Service area
Social care and health
Service
Health and Wellbeing Board
Publication detail

The Children Looked After (CLA) JSNA has recently been approved and is another needs assessment published from the JSNA’s current work programme.

The recommendations from the needs assessment are currently being worked into an action plan to inform practice, service development and the commissioning of services to support children looked after in Warwickshire to improve their lives and future opportunities.

This needs assessment is intended to provide insight to better understand Warwickshire’s profile of children looked after. This work dovetails closely with the Prevention JSNA aimed at preventing and reducing the numbers of children coming into care which is due to be approved in July 2016.

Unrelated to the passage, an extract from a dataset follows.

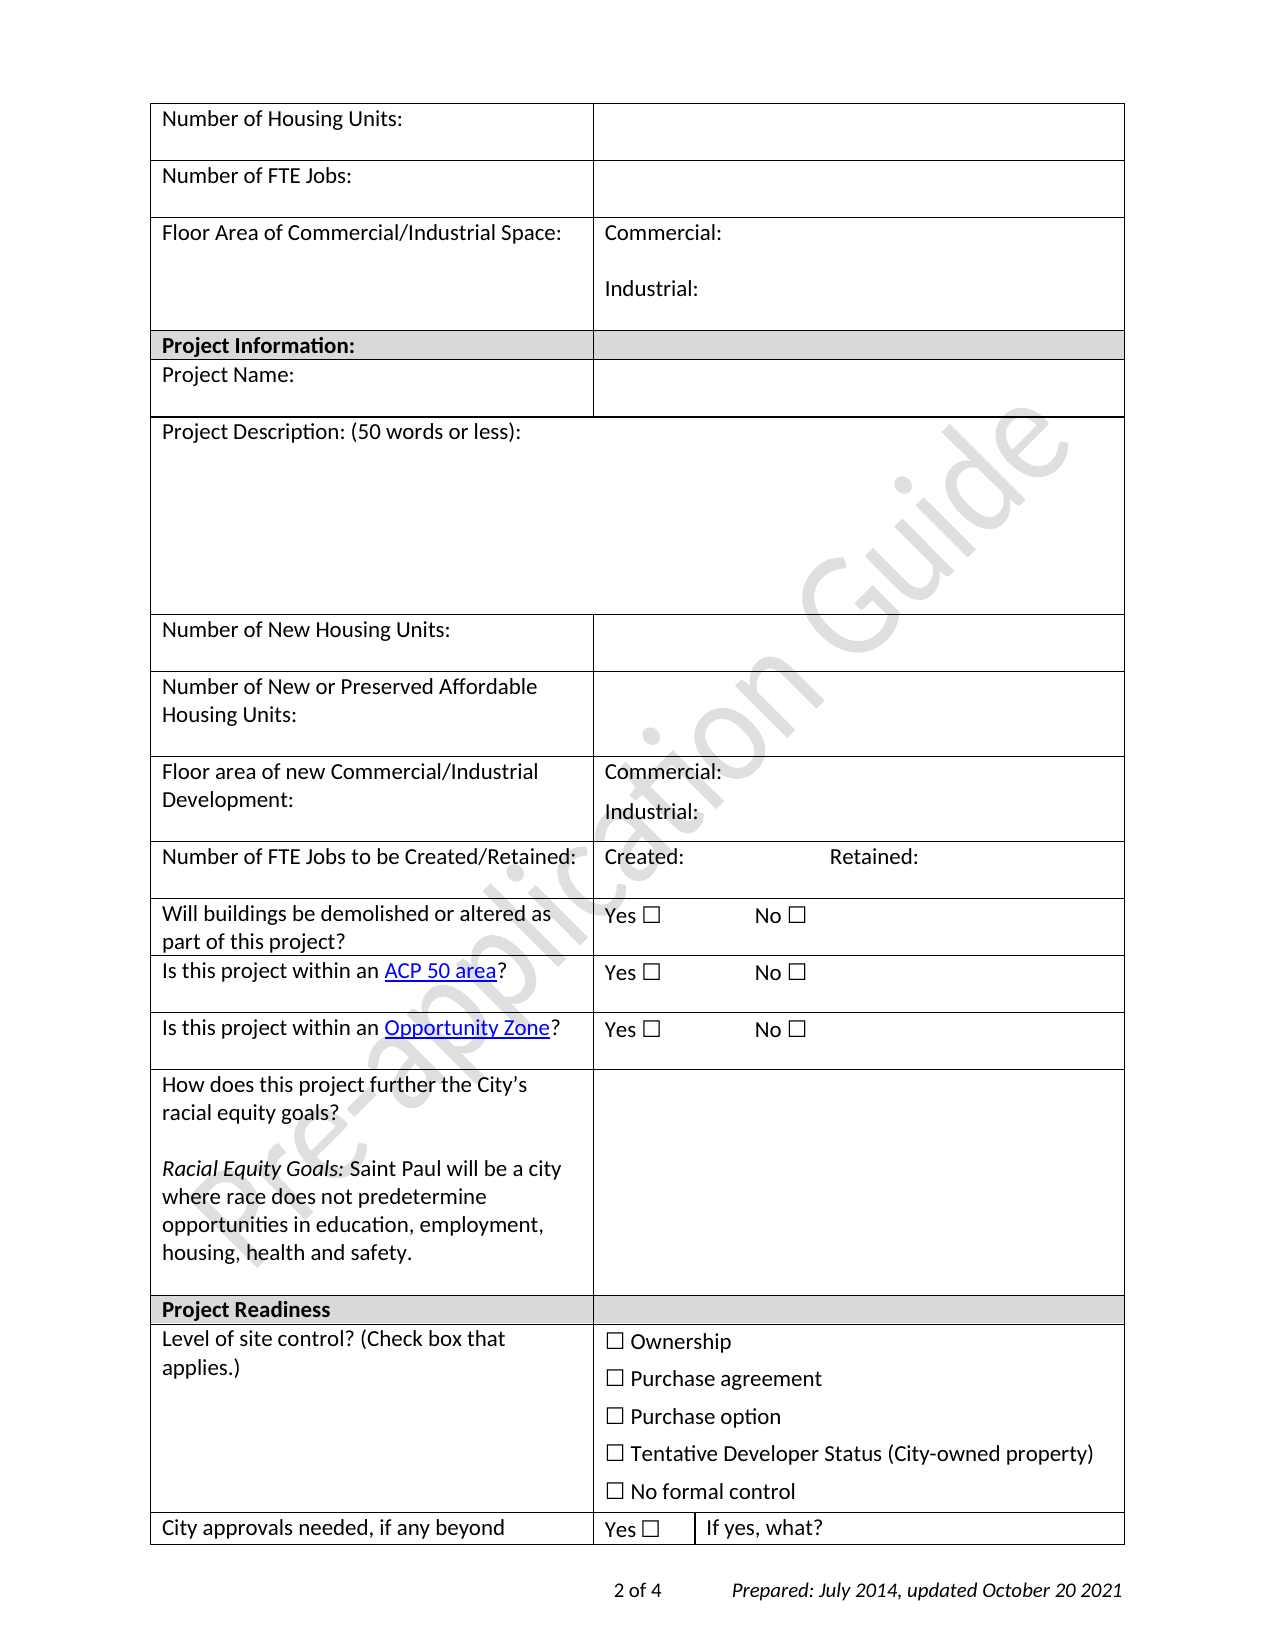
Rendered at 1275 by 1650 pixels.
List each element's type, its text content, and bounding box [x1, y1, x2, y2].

Some of the key messages from the needs assessment include:

  • The number of Children Looked After (CLA) in Warwickshire has risen by 8% over the last four years (to 31 March 2015). The CLA rate in the county is higher than the equivalent national and statistical neighbour averages but lower than the regional rate (see page 15).
  • There is significant variation in CLA rates across the county. At district/borough level, Nuneaton and Bedworth has significantly higher rates than Stratford-on-Avon and Warwick (see page 17).
  • There has been consistent numbers of children coming into care and the data suggests that the rate of entry is higher than the rate of children leaving care, so the numbers of children and young people in care in Warwickshire is rising (see page 25).
  • Population projections indicate that if the rate of CLA remains the same, by 2025 Warwickshire will have 50 more children looked after than at March 2015 (see page 29).
  • Research from Sheffield University suggests an ‘inverse care law’ in that more affluent Local Authorities intervene in children’s lives more than relatively disadvantaged Local Authorities for the same level of deprivation. When compared with its statistical neighbours, Warwickshire has the third highest CLA rate in 2015, yet is the 8th most deprived out of its 11 statistical neighbours so there may appear to be some truth in this from a Warwickshire perspective (see page 21).
  • Warwickshire consistently has a higher proportion of UASC in its CLA population compared to the national average (see page 34).
  • Warwickshire has higher proportions of CLA placed in independent living and residential settings (children’s homes, residential schools) than 5 years ago (see page 41).
  • The rise in CLA over the last five years has been greater than the rate of growth in local authority fostering services. As a result, a higher proportion of CLA are now placed with agency carers than five years ago (see page 41).
  • At March 2015, just under 65% of CLA were placed within Warwickshire and over nine in ten (91%) CLA were placed either in Warwickshire or in a neighbouring local authority (see page 45).
  • The proportion of CLA placed in foster care placements out of county increases with age, suggesting that Warwickshire has fewer foster placements than the county requires for older CLA (see page 44).
  • Educational attainment for CLA remains lower than for their non-looked after peers even at the earliest stage of assessment (see page 59 onwards).
  • CLA have the same core health needs as their non-looked after peers, but their background and experiences are likely to make them more vulnerable to poorer health outcomes (see page 67).
  • The proportion of CLA continuing to be looked after following their sixteenth birthday has increased over the last five years, from 45% to 69% (see page 81).